# libpostal-rs
Rust bindings for [libpostal](https://github.com/openvenues/libpostal), a library for parsing and normalizing international addresses. If you need to parse street addresses from around the world into structured components, this library can help.
This library handles the complexities of international address formats by wrapping the battle-tested libpostal C library. It can take messy address strings and break them down into useful parts like house numbers, street names, cities, and postal codes.
## What it does
- **Address Parsing**: Turn "123 Main St, New York, NY 10001" into structured data
- **Address Normalization**: Convert "St" to "Street", expand abbreviations
- **International Support**: Works with addresses from many countries and languages
- **Memory Safe**: Rust wrappers around the C library with proper cleanup
## Getting Started
First, add this to your `Cargo.toml`:
```toml
[dependencies]
libpostal-rs = "0.1"
```
Here's a simple example:
```rust
use libpostal_rs::LibPostal;
#[tokio::main]
async fn main() -> Result<(), Box<dyn std::error::Error>> {
// Initialize the library (downloads data files on first run)
let postal = LibPostal::new().await?;
// Parse an address
let parsed = postal.parse_address("123 Main St, New York, NY 10001")?;
if let Some(house_number) = parsed.house_number {
println!("House number: {}", house_number);
}
if let Some(road) = parsed.road {
println!("Street: {}", road);
}
if let Some(city) = parsed.city {
println!("City: {}", city);
}
Ok(())
}
```
The first time you run this, it will download about 1GB of language models and data files.
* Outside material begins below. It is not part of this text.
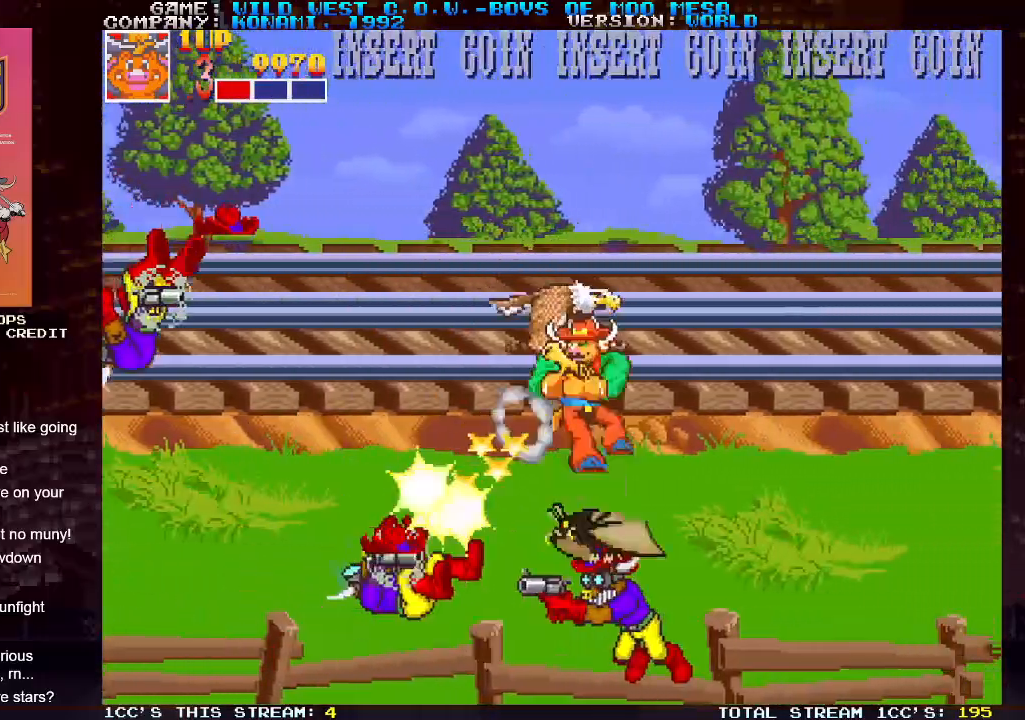
{"dt_ms": 500, "buttons": [], "left_stick": "up-left"}
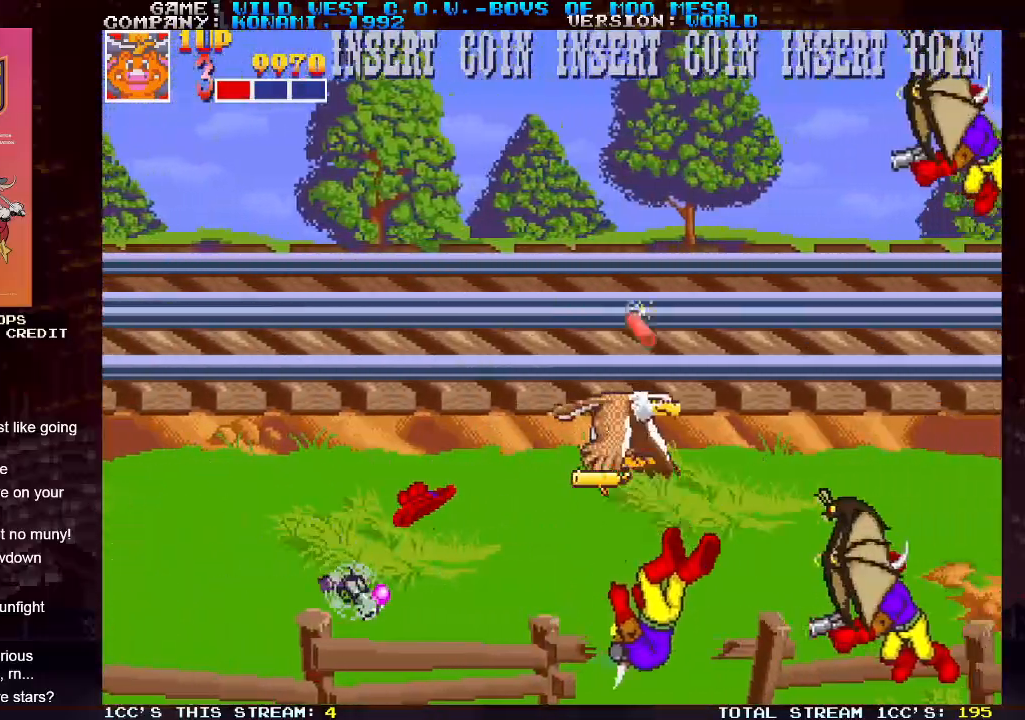
{"dt_ms": 500, "buttons": ["SQUARE"], "left_stick": "up-right", "events": [[283, "left_stick", "up-right"], [317, "SQUARE", "down"], [367, "SQUARE", "up"], [417, "SQUARE", "down"], [467, "SQUARE", "up"], [500, "SQUARE", "down"]]}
After that, startup is fast.
## Basic Usage
### Parsing Addresses
The main thing you'll probably want to do is parse addresses:
```rust
let postal = LibPostal::new().await?;
let parsed = postal.parse_address("221B Baker Street, London")?;
// Access individual components
println!("House: {:?}", parsed.house_number);
println!("Street: {:?}", parsed.road);
println!("City: {:?}", parsed.city);
```
### Normalizing Addresses
You can also normalize addresses to expand abbreviations:
```rust
let normalized = postal.normalize_address("123 Main St")?;
for expansion in normalized.expansions {
println!("{}", expansion); // "123 main street", "123 main st"
}
```
### Working with Non-English Addresses
The library works with international addresses. You can provide language hints:
```rust
let parsed = postal.parse_address_with_hints(
"123 Rue de la Paix, Paris",
Some("fr"), // French
Some("FR") // France
)?;
```
### Processing Multiple Addresses
For better performance when processing many addresses:
```rust
let parser = postal.parser();
let addresses = vec!["123 Main St", "456 Oak Ave", "789 Pine Rd"];
let results = parser.parse_batch(&addresses)?;
```
## Installation and Setup
### Build Requirements
This library compiles libpostal from source, so you'll need some build tools:
**Ubuntu/Debian:**
```bash
sudo apt-get install build-essential autoconf automake libtool pkg-config
```
**macOS:**
```bash
brew install autoconf automake libtool pkg-config
```
**Windows:**
You'll need MSYS2 or Visual Studio Build Tools. This is the trickiest platform to set up.
### Data Files
The library needs about 1GB of data files (language models, address dictionaries, etc.). On first run, it will automatically download these to your home directory under `.libpostal/`. This only happens once.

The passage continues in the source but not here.